WORK TO DO: Reproduce, word for word, everything in the locomotive history text below from "From the most" down to "of locomotive development.".

Diesel locomotive

It’s been more than two centuries since Cornish engineer Richard Trevithick showed off his railway invention in the Welsh mining town of Merthyr Tydfil, changing the world in the process. By demonstrating the first operational railway steam locomotive, Trevithick set the stage for a transport revolution, the flame of which was fanned by the Industrial Revolution and propelled through the 20th century by new fuel sources and a growing concern for efficiency and environmental performance.

From the most primitive steam engines of the early 19th century to the advanced propulsion concepts that have yet to be fully explored today, we present a timeline through the past, present and near-future of locomotive development.

1804: Trevithick kicks off the age of steam power

Before his big rail breakthrough in 1804, British mining engineer, inventor and explorer Richard Trevithick had been working on high-pressure steam engines for several years with mixed results, from the successful demonstration of the ‘Puffing Devil’ steam-powered road locomotive in 1802 to disaster in Greenwich in 1803, when four men were killed by an explosion of one of Trevithick’s stationary pumping engines. Trevithick’s rivals used the incident to argue the risks of high-pressure steam.

STORED DATA:
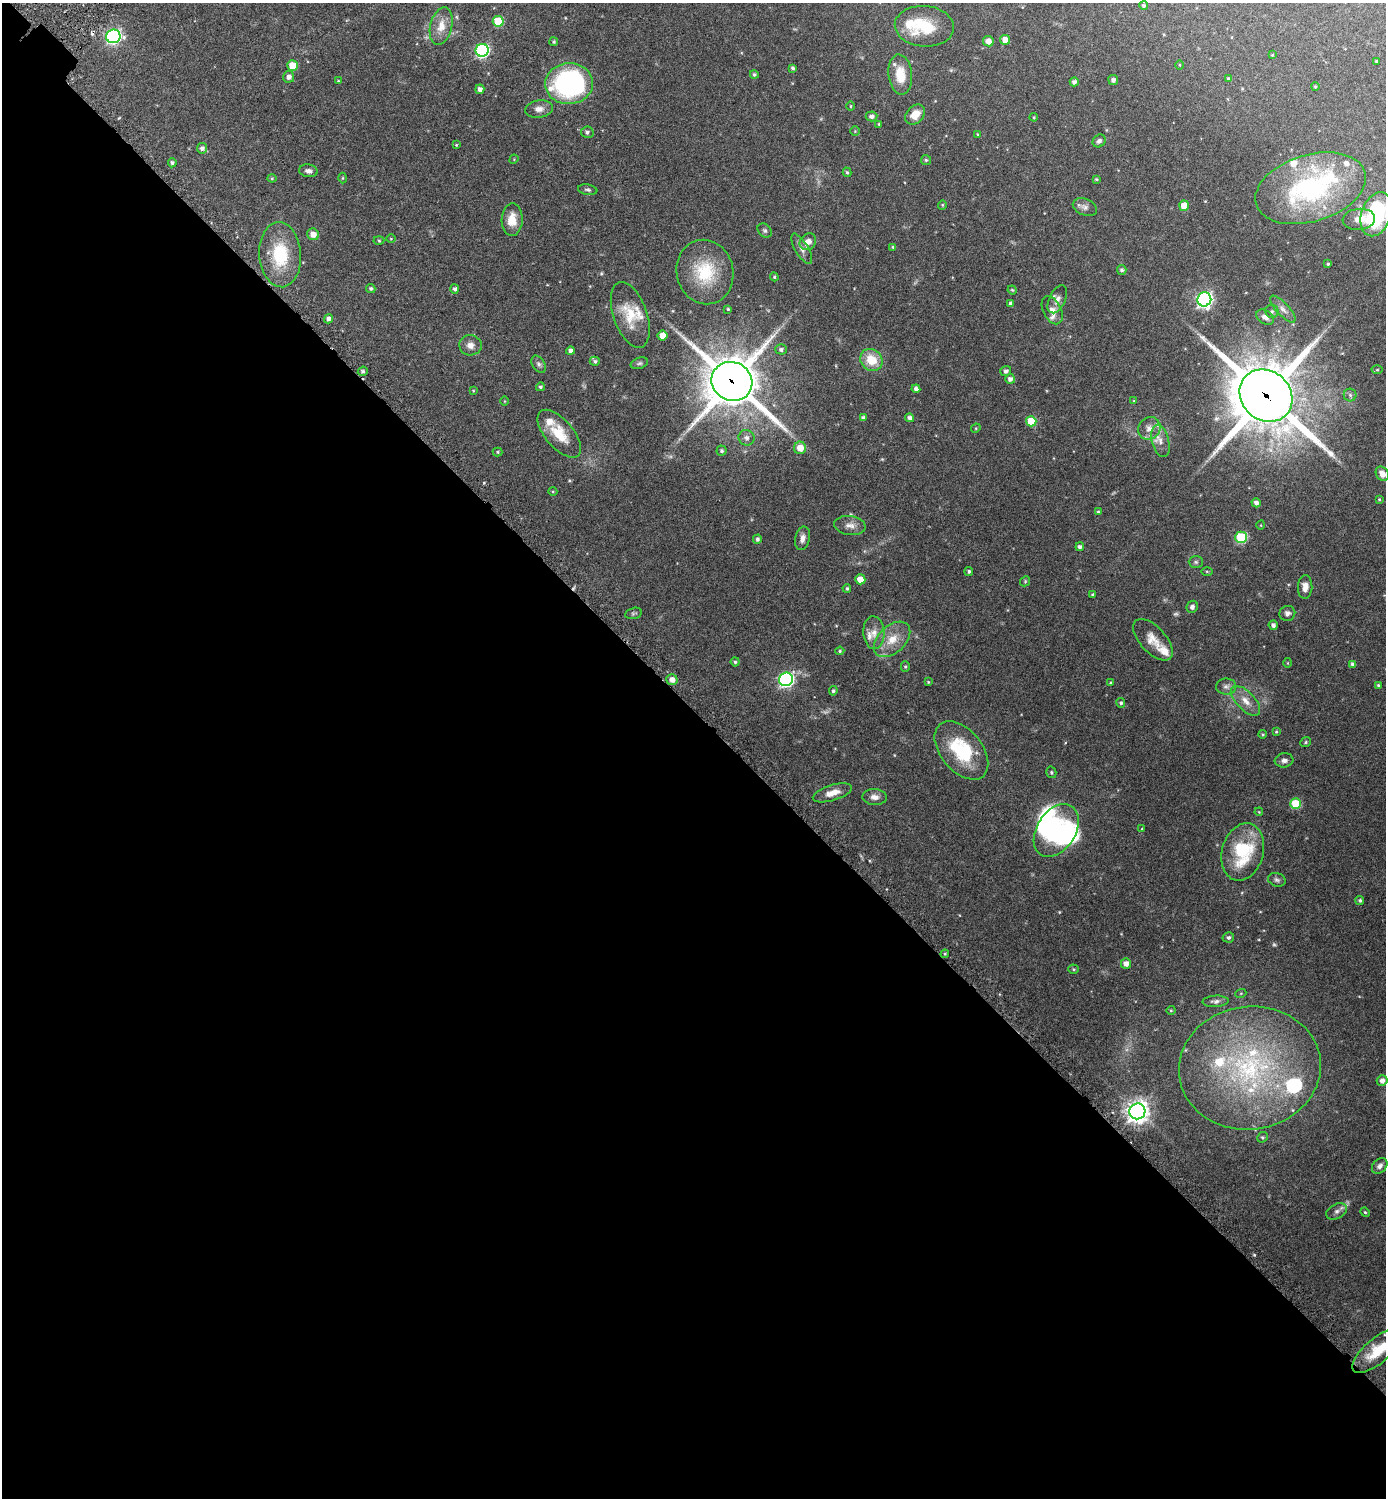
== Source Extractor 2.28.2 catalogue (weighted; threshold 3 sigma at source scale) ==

COMPLETE OUTPUT:
From the most primitive steam engines of the early 19th century to the advanced propulsion concepts that have yet to be fully explored today, we present a timeline through the past, present and near-future of locomotive development.